#### What you should do
Omit all pictures, then retype the data exactly as given.

#### Dataset entries
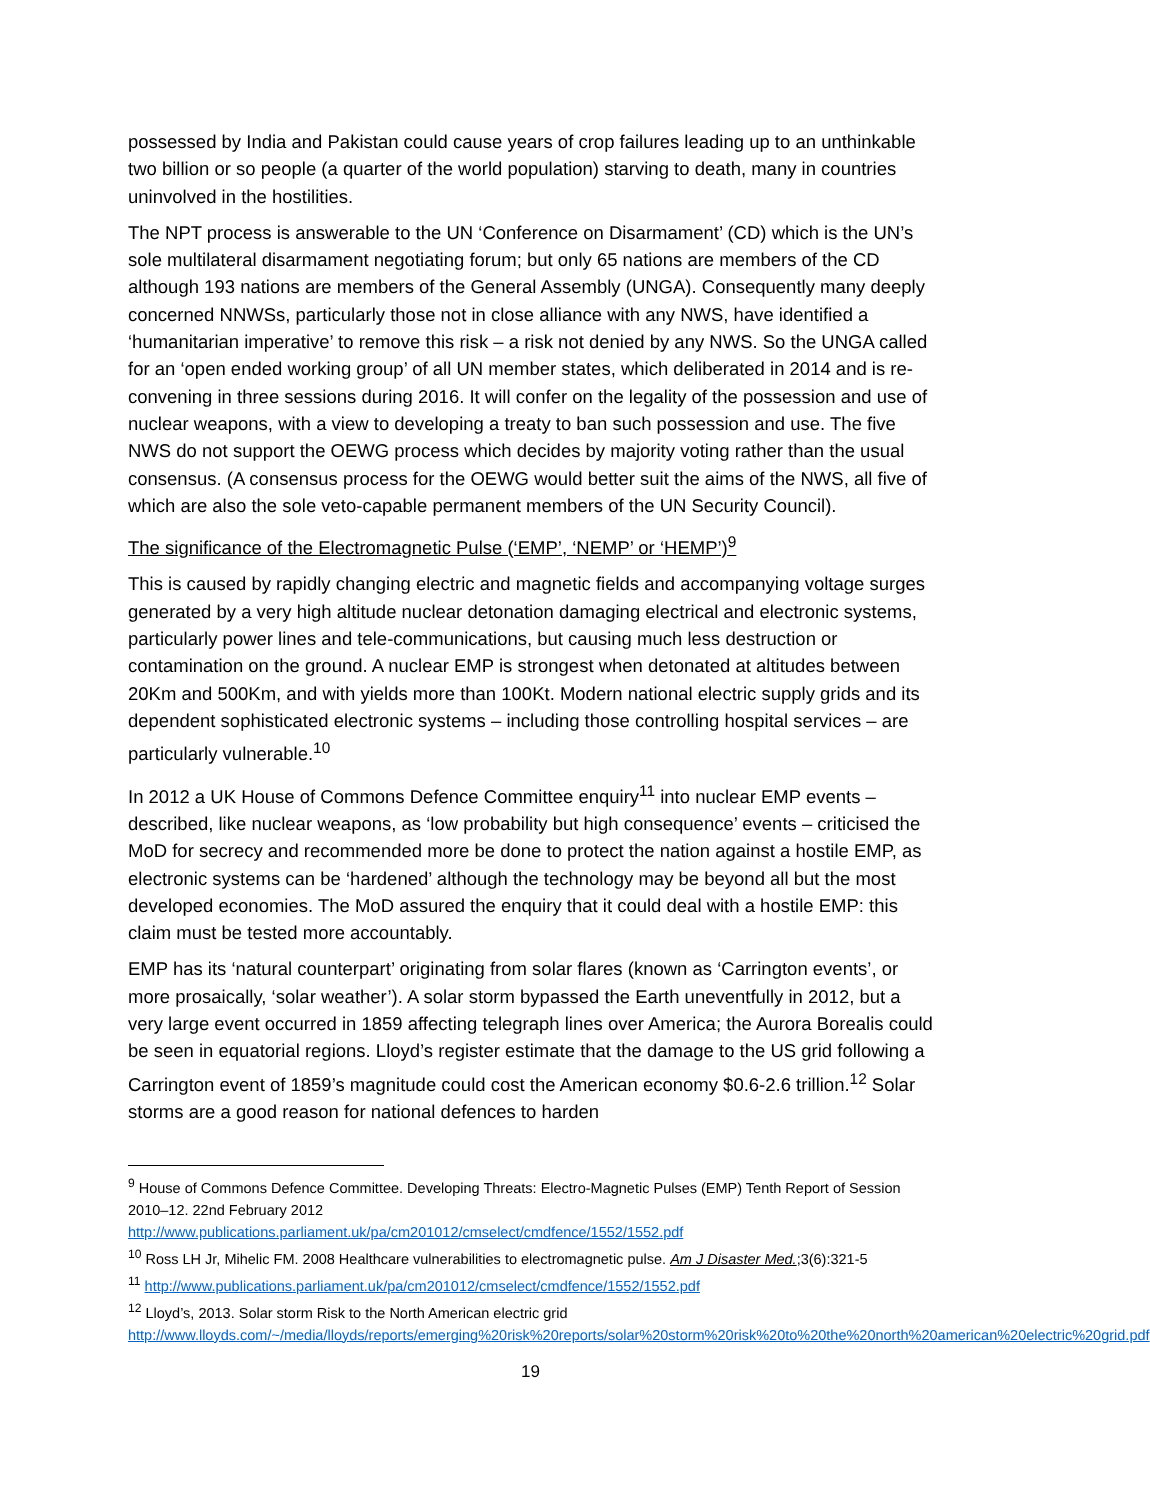possessed by India and Pakistan could cause years of crop failures leading up to an unthinkable two billion or so people (a quarter of the world population) starving to death, many in countries uninvolved in the hostilities.
The NPT process is answerable to the UN ‘Conference on Disarmament’ (CD) which is the UN’s sole multilateral disarmament negotiating forum; but only 65 nations are members of the CD although 193 nations are members of the General Assembly (UNGA). Consequently many deeply concerned NNWSs, particularly those not in close alliance with any NWS, have identified a ‘humanitarian imperative’ to remove this risk – a risk not denied by any NWS. So the UNGA called for an ‘open ended working group’ of all UN member states, which deliberated in 2014 and is re-convening in three sessions during 2016. It will confer on the legality of the possession and use of nuclear weapons, with a view to developing a treaty to ban such possession and use. The five NWS do not support the OEWG process which decides by majority voting rather than the usual consensus. (A consensus process for the OEWG would better suit the aims of the NWS, all five of which are also the sole veto-capable permanent members of the UN Security Council).
The significance of the Electromagnetic Pulse (‘EMP’, ‘NEMP’ or ‘HEMP’)<sup>9</sup>
This is caused by rapidly changing electric and magnetic fields and accompanying voltage surges generated by a very high altitude nuclear detonation damaging electrical and electronic systems, particularly power lines and tele-communications, but causing much less destruction or contamination on the ground. A nuclear EMP is strongest when detonated at altitudes between 20Km and 500Km, and with yields more than 100Kt. Modern national electric supply grids and its dependent sophisticated electronic systems – including those controlling hospital services – are particularly vulnerable.<sup>10</sup>
In 2012 a UK House of Commons Defence Committee enquiry<sup>11</sup> into nuclear EMP events – described, like nuclear weapons, as ‘low probability but high consequence’ events – criticised the MoD for secrecy and recommended more be done to protect the nation against a hostile EMP, as electronic systems can be ‘hardened’ although the technology may be beyond all but the most developed economies. The MoD assured the enquiry that it could deal with a hostile EMP: this claim must be tested more accountably.
EMP has its ‘natural counterpart’ originating from solar flares (known as ‘Carrington events’, or more prosaically, ‘solar weather’). A solar storm bypassed the Earth uneventfully in 2012, but a very large event occurred in 1859 affecting telegraph lines over America; the Aurora Borealis could be seen in equatorial regions. Lloyd’s register estimate that the damage to the US grid following a Carrington event of 1859’s magnitude could cost the American economy $0.6-2.6 trillion.<sup>12</sup> Solar storms are a good reason for national defences to harden
<sup>9</sup> House of Commons Defence Committee. Developing Threats: Electro-Magnetic Pulses (EMP) Tenth Report of Session 2010–12. 22nd February 2012
http://www.publications.parliament.uk/pa/cm201012/cmselect/cmdfence/1552/1552.pdf
<sup>10</sup> Ross LH Jr, Mihelic FM. 2008 Healthcare vulnerabilities to electromagnetic pulse. Am J Disaster Med.;3(6):321-5
<sup>11</sup> http://www.publications.parliament.uk/pa/cm201012/cmselect/cmdfence/1552/1552.pdf
<sup>12</sup> Lloyd’s, 2013. Solar storm Risk to the North American electric grid
http://www.lloyds.com/~/media/lloyds/reports/emerging%20risk%20reports/solar%20storm%20risk%20to%20the%20north%20american%20electric%20grid.pdf
19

#### Your solution
possessed by India and Pakistan could cause years of crop failures leading up to an unthinkable two billion or so people (a quarter of the world population) starving to death, many in countries uninvolved in the hostilities.
The NPT process is answerable to the UN ‘Conference on Disarmament’ (CD) which is the UN’s sole multilateral disarmament negotiating forum; but only 65 nations are members of the CD although 193 nations are members of the General Assembly (UNGA). Consequently many deeply concerned NNWSs, particularly those not in close alliance with any NWS, have identified a ‘humanitarian imperative’ to remove this risk – a risk not denied by any NWS. So the UNGA called for an ‘open ended working group’ of all UN member states, which deliberated in 2014 and is re-convening in three sessions during 2016. It will confer on the legality of the possession and use of nuclear weapons, with a view to developing a treaty to ban such possession and use. The five NWS do not support the OEWG process which decides by majority voting rather than the usual consensus. (A consensus process for the OEWG would better suit the aims of the NWS, all five of which are also the sole veto-capable permanent members of the UN Security Council).
The significance of the Electromagnetic Pulse (‘EMP’, ‘NEMP’ or ‘HEMP’)<sup>9</sup>
This is caused by rapidly changing electric and magnetic fields and accompanying voltage surges generated by a very high altitude nuclear detonation damaging electrical and electronic systems, particularly power lines and tele-communications, but causing much less destruction or contamination on the ground. A nuclear EMP is strongest when detonated at altitudes between 20Km and 500Km, and with yields more than 100Kt. Modern national electric supply grids and its dependent sophisticated electronic systems – including those controlling hospital services – are particularly vulnerable.<sup>10</sup>
In 2012 a UK House of Commons Defence Committee enquiry<sup>11</sup> into nuclear EMP events – described, like nuclear weapons, as ‘low probability but high consequence’ events – criticised the MoD for secrecy and recommended more be done to protect the nation against a hostile EMP, as electronic systems can be ‘hardened’ although the technology may be beyond all but the most developed economies. The MoD assured the enquiry that it could deal with a hostile EMP: this claim must be tested more accountably.
EMP has its ‘natural counterpart’ originating from solar flares (known as ‘Carrington events’, or more prosaically, ‘solar weather’). A solar storm bypassed the Earth uneventfully in 2012, but a very large event occurred in 1859 affecting telegraph lines over America; the Aurora Borealis could be seen in equatorial regions. Lloyd’s register estimate that the damage to the US grid following a Carrington event of 1859’s magnitude could cost the American economy $0.6-2.6 trillion.<sup>12</sup> Solar storms are a good reason for national defences to harden
<sup>9</sup> House of Commons Defence Committee. Developing Threats: Electro-Magnetic Pulses (EMP) Tenth Report of Session 2010–12. 22nd February 2012
http://www.publications.parliament.uk/pa/cm201012/cmselect/cmdfence/1552/1552.pdf
<sup>10</sup> Ross LH Jr, Mihelic FM. 2008 Healthcare vulnerabilities to electromagnetic pulse. Am J Disaster Med.;3(6):321-5
<sup>11</sup> http://www.publications.parliament.uk/pa/cm201012/cmselect/cmdfence/1552/1552.pdf
<sup>12</sup> Lloyd’s, 2013. Solar storm Risk to the North American electric grid
http://www.lloyds.com/~/media/lloyds/reports/emerging%20risk%20reports/solar%20storm%20risk%20to%20the%20north%20american%20electric%20grid.pdf
19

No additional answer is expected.